Par ailleurs, la période concernée par la réconciliation pénale recoupe celle relevant du processus de justice transitionnelle. La première a été fixée de 2011 à 2022, alors que la justice transitionnelle concerne la période de 1955 à 2013. Or, le décret-loi sur la réconciliation pénale entraîne l’abandon des peines :
La conclusion de la conciliation pénale définitive entraîne l’extinction de l’action publique et l’arrêt des poursuites ou du procès ou l’extinction de la peine.

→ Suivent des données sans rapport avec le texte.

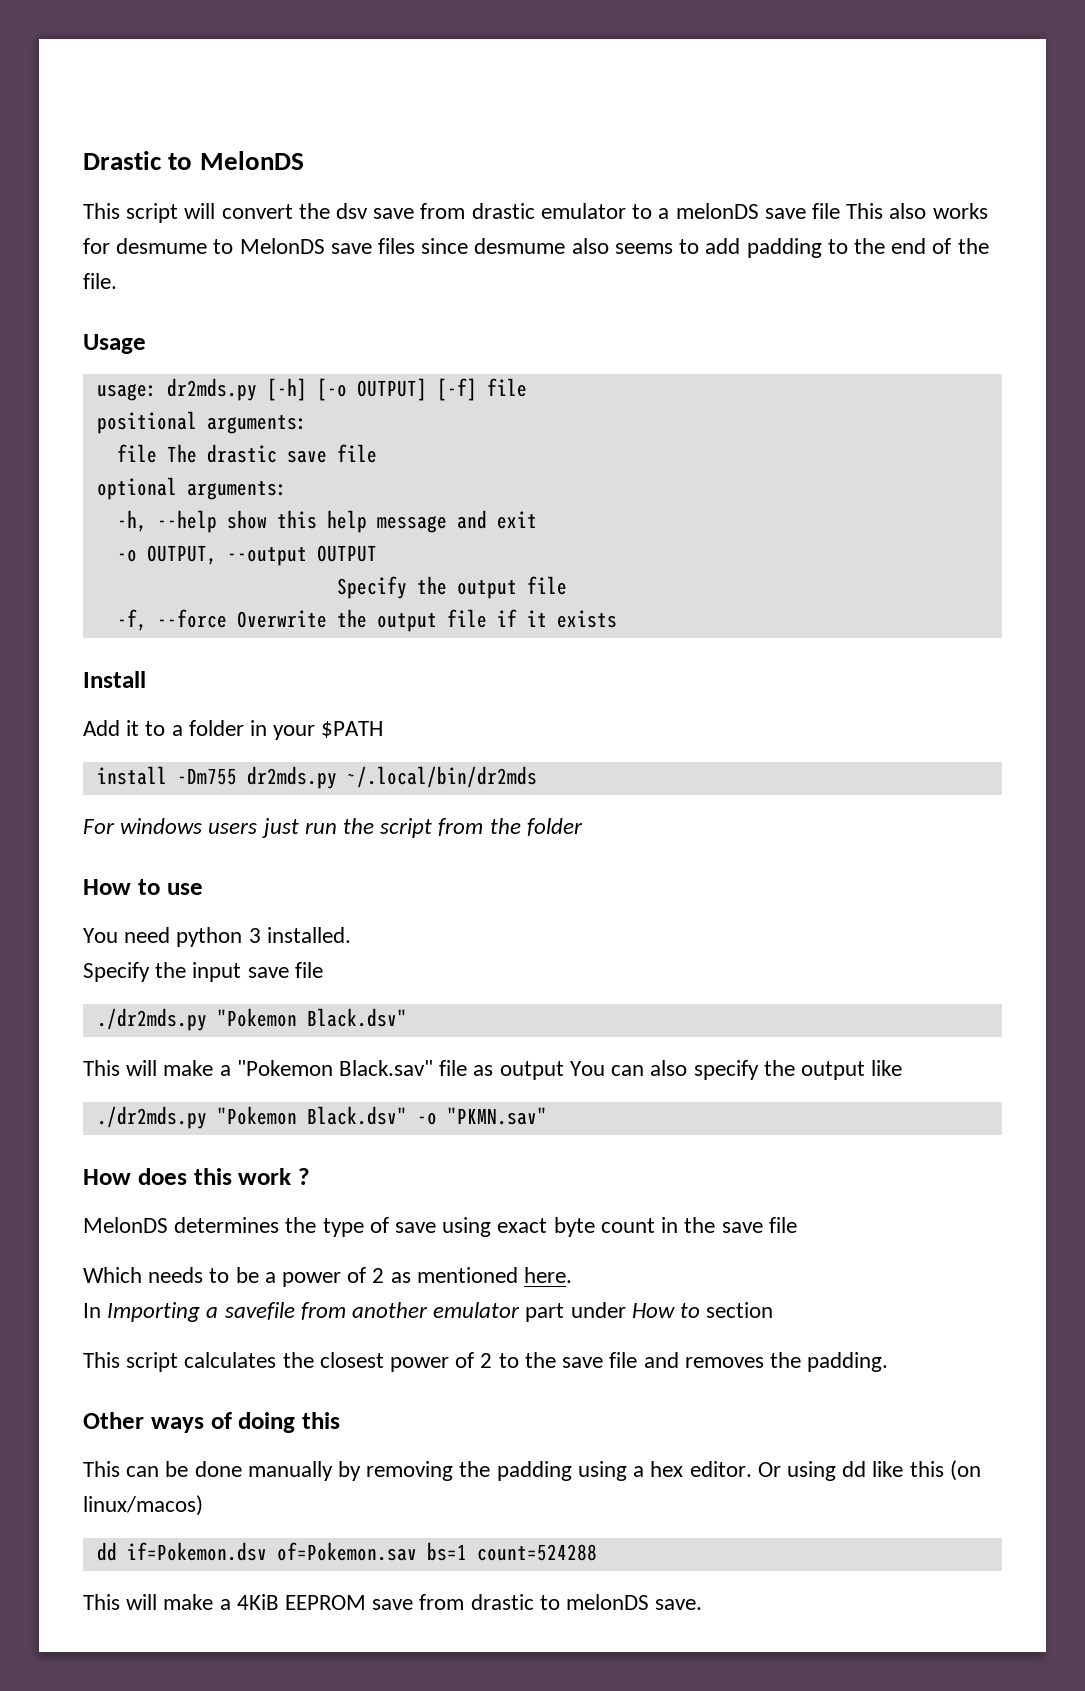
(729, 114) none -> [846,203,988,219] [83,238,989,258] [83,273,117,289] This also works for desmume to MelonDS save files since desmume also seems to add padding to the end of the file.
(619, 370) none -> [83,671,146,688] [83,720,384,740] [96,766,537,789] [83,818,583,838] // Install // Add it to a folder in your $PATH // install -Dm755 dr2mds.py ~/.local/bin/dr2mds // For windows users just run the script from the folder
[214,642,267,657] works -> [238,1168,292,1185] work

Article 35, Décret-loi sur la réconciliation pénale
Si le réconciliant est visé par un jugement par contumace ou par l’exécution d’une peine privative de liberté, le procureur général près la cour d’appel ou le procureur de la République prononce la prescription de la peine en vertu de la réconciliation, et en informe les surveillants de la prison pour acquitter le réconciliant.
Article 36, Décret-loi sur la réconciliation pénale
Or le crime de blanchiment d’argent, concerné par le décret de réconciliation, est passible d’un à six ans d’emprisonnement et d’une amende de cinq mille à cinquante mille dinars, en vertu de l’article 93 de la loi organique n° 2015-26 du 7 août 2015, relative à la lutte contre le terrorisme et à la répression du blanchiment d’argent. Comment l’auteur d’un crime associé au terrorisme pourrait-il donc bénéficier d’une procédure lui évitant une sanction pénale ?
En somme, la démarche du décret-loi sur la réconciliation entraîne donc l’unification du processus de récupération des fonds spoliés réglementé par le décret n° 13 de 2011 portant confiscation d’avoirs et de biens meubles et immeubles, et le décret n° 68 de 2011 relatif à la création d’une commission nationale de gestion d’avoirs et des fonds objets de confiscation ou de récupération en faveur de l’Etat.
Au final, l’initiative présidentielle pourrait conduire à l’abrogation de ces dispositions et à leur remplacement par le décret sur la réconciliation.
Sans égard pour les instances déjà en place, le président de la République avait promulgué, le 22 octobre 2020, un décret portant création d’un comité relevant de la présidence, pour recouvrir l’argent et les biens existants à l’étranger. Cette initiative avait déjà suscité les critiques de bon nombre de juristes.
L’IPCCPL a été dissoute par la volonté du président Kais Saied. Et en l’absence d’une assemblée législative garantissant la discussion des projets de loi, la transparence des débats, la présence des médias et des organismes spécialisés, la suite des événements paraît plus que jamais tributaire de l’humeur présidentielle.